Scharmützel am Bahndamm

In Lüneburg musste ein ICE eine Notbremsung einleiten. Die Gleisbesetzer erwartet eine Anzeige wegen „gefährlichen Eingriffs in den Schienenverkehr“

von JÜRGEN VOGES
, HEIKE DIERBACH
und NICK REIMER

„Die Polizei dankt Ihnen für Ihr Verständnis für die Maßnahme der Absperrung“, verkündete am Bahnhof Dahlenburg der örtliche Einsatzleiter. Gerade hatte der Castor-Transport in mäßigem Tempo, aber ungestört den auf halber Strecke zwischen Lüneburg und Dannenberg gelegenen Haltepunkt passiert. Vorneweg eine Mischung aus Draisine und Polizeiwanne: ein gelbes Fahrzeug der Bahn, auf dessen Ladefläche in einem Holzaufbau ein knappes Dutzend BGS-Beamter in voller Kampfausrüstung Platz gefunden hatte. Dahinter ein Gleisbaufahrzeug mit einem Kran und Reparaturmaterialien, anschließend der lange Atommüllzug.

Lüneburg, von wo aus sich der Castor-Zug, von AKW-Gegnern zunächst unbehelligt, dem Wendland näherte, konnte die Atommülllieferung am Mittwochmittag allerdings nur mit sechs Stunden Verspätung erreichen. Nach den ersten Blockadeversuchen bei Mannheim und Göttingen geriet der Zug hinter Hannover zum ersten Mal ins Stocken. Der Castor-Transport näherte sich Lüneburg nicht auf direktem Wege. Um einen Fahrtrichtungswechsel und Rangieren zu vermeiden, steuerte der Zug von Hannover aus in weitem Bogen an Bremen vorbei über Maschen bei Hamburg von Norden her Lüneburg an.

Dabei wurde er südlich von Verden von etwa 30 AKW-Gegnern und einem Stapel brennender Autoreifen gestoppt. Nach Angaben der Castor-Einsatzleitung in Lüneburg stoppte ein vor dem Transport fahrender Güterzug zuerst vor der Blockade.

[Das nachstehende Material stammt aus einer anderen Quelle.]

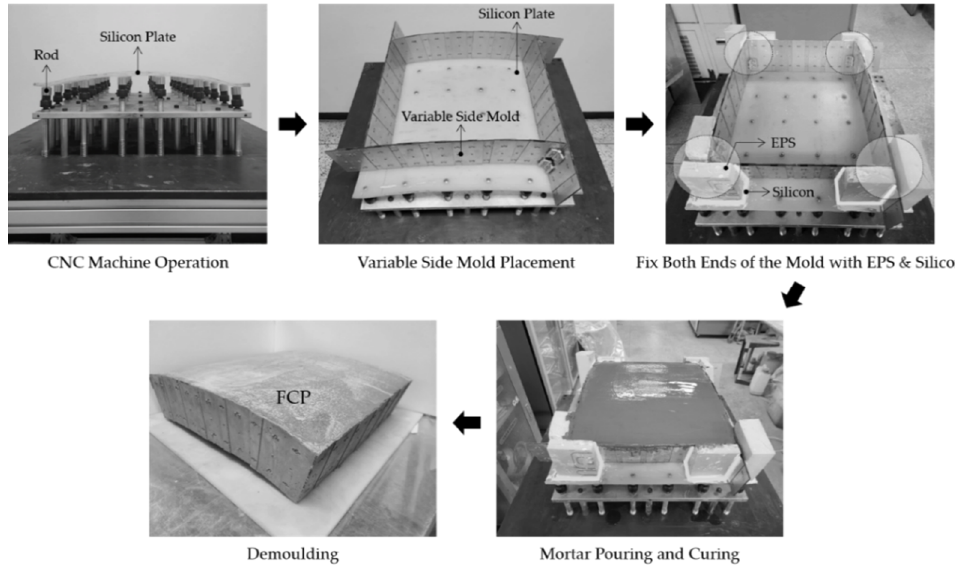
Figure 7. FCP production test process using variable side mold.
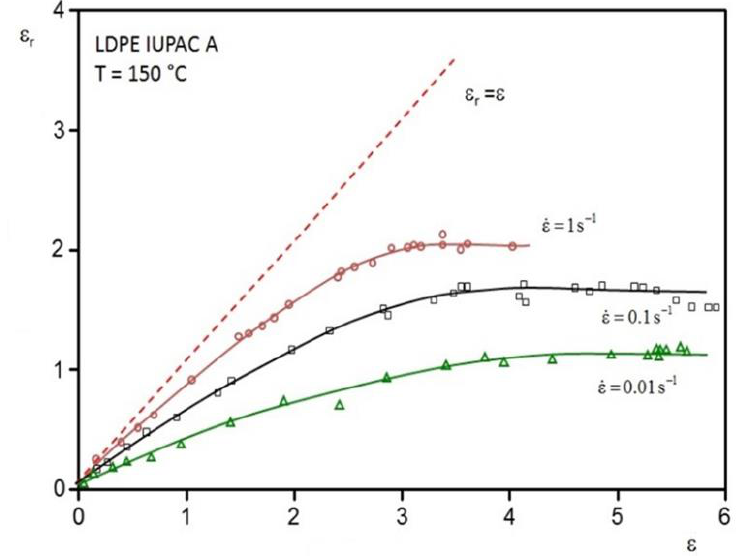
Figure 2. Recoverable elongation 𝜀 𝑟 as a function of the total elongation 𝜀 in experiments at constant elongational rates 𝜀̇ and a temperature of 150 °C for a low-density polyethylene (LDPE). The experiments were performed with the Meissner oil bath rheometer. Each symbol corresponds to one sample stretched to a definite total elongation and then recovered after cutting into pieces [13].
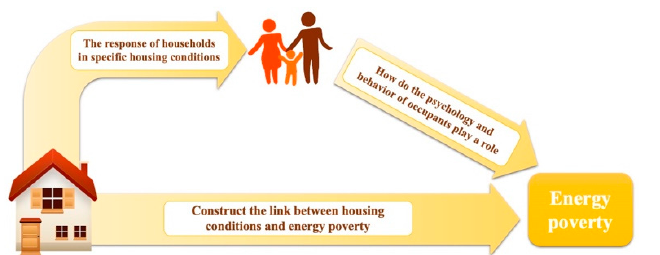
Figure 1. Direct and indirect links between housing conditions and energy poverty.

Durch Rangieren habe es zusätzliche Verzögerungen gegeben, hieß es. Nicht einmal zehn Kilometer weiter nördlich, bei Dörverden, hatten sich dann zwei Castor-Gegner in einem durch das Gleisbett führenden Stahlrohr zusammengekettet, das der BGS aufsägen musste.

Zu einer dramatischen Szene kam es dann kurz vor 11 Uhr in Lüneburg. Rund 30 DemonstrantInnen waren auf die Hauptstrecke Hamburg–Hannover gelangt, die an dieser Stelle auch Castor-Transportstrecke ist. Ein herannahender ICE aus Hamburg leitete eine Notbremsung ein. Als der Zug noch etwa 250 Meter von den DemonstrantInnen entfernt war, verließen diese die Gleise – kehrten aber sofort zurück, als sie sahen, dass der Zug rechtzeitig zum Halten gekommen war. Die Polizei räumte die Blockade und nahm alle DemonstrantInnen in Gewahrsam. Sie erwartet eine Anzeige wegen „gefährlichen Eingriffs in den Schienenverkehr“.

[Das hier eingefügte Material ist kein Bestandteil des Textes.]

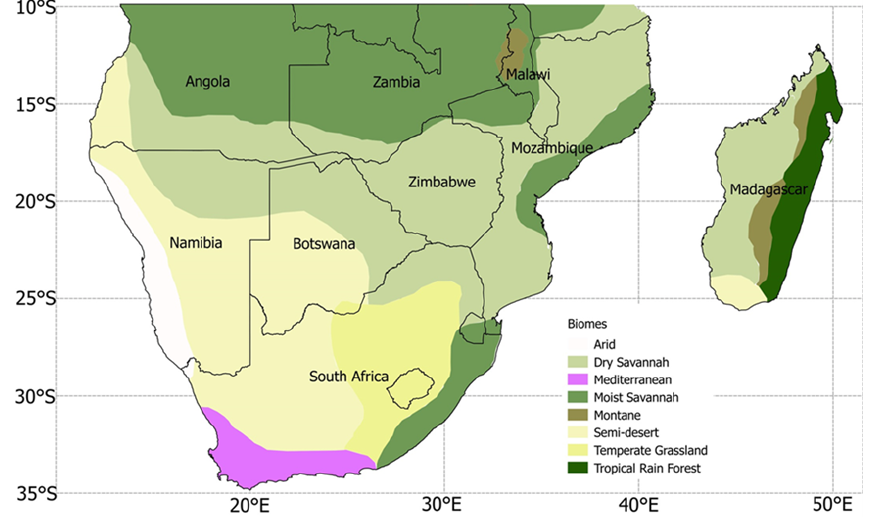
Figure 1. Major vegetation biomes in southern Africa (adapted from UNEP, 2008, Sinclair and Beyers, 2015, and Lawal et al., 2019a, b). The black lines indicate political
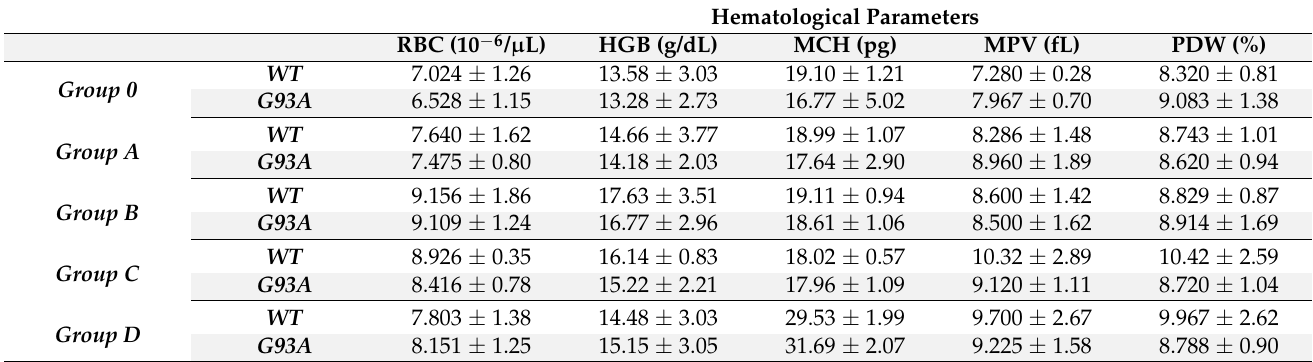
Table 3. Hematological parameters in the SOD1 WT and SOD1 G93A rats were given as mean ± SD of n = 7 animals for each group. Note: Red blood cell (RBC), hemoglobin (HBG), mean corpuscular hemoglobin (MCH), mean platelet volume (MPV), platelet distribution width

In Gewahrsam genommen wurde auch eine taz-Fotojournalistin, die die Szene auf der Schiene dokumentiert hatte. Begründung von Polizeipressesprecher Detlev Kadinski: „Sie war auf den Gleisen, also musste der Zug auch ihretwegen halten.“

Langsam, aber fast reibungslos rollte der Transport dann zwischen Lüneburg und Hitzacker weiter. Zwar hatten sich am Bahnhof Leitstade zwei Aktivisten an den Schienen festgekettet. Sie wurden aber schnell aus den Gleisen geschnitten und mit zehn weiteren Protestierenden festgenommen. Erfolglos diesmal Robin Wood. „Noch bevor sich unsere Experten bei Rohstorf abseilen konnten, wurden sie festgenommen“, so Robin-Wood-Sprecherin Bettina Dannheim. Unklar war am Nachmittag die Lage in Hitzacker. Hier war es dutzenden Demonstranten gelungen, sich neben die Gleise zu setzen und sie so zu blockieren. Schätzungsweise tausend Demonstranten versuchten, dem Beispiel zu folgen. Allein die massive Polizeipräsenz verhinderte dies.

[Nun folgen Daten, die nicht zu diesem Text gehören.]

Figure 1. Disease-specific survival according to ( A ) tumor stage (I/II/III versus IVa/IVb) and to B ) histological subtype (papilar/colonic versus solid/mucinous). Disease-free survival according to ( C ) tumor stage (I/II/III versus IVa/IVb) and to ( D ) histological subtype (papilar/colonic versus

Um 16.45 Uhr kam der über 600 Meter lange Castor-Zug mit seinen vier Dieselloks schließlich im Bahnhof von Dannenberg an. In der Nacht sollte der Atommüll auf Spezialtieflader verfrachtet werden, um die letzten 18 Kilometer auf der Straße ins Zwischenlager Gorleben zu rollen. Die Anti-Atom-Bewegung hatte im Vorfeld erklärt, einen ihrer Protestschwerpunkte auf den dann folgenden Straßentransport zu konzentrieren.

In Berlin hatte Greenpeace unterdessen schon mal ein Dutzend Castor-Atrappen vor der Parteizentrale der Grünen zwischengelagert – damit die Verantwortung der Politik für die Atompolitik nicht vergessen wird. Die Grünen würden die Debatte scheuen wie der Teufel das Weihwasser. Die rund 40 Aktivisten wollten bleiben, bis die echten Castoren in der Halle in Gorleben sind.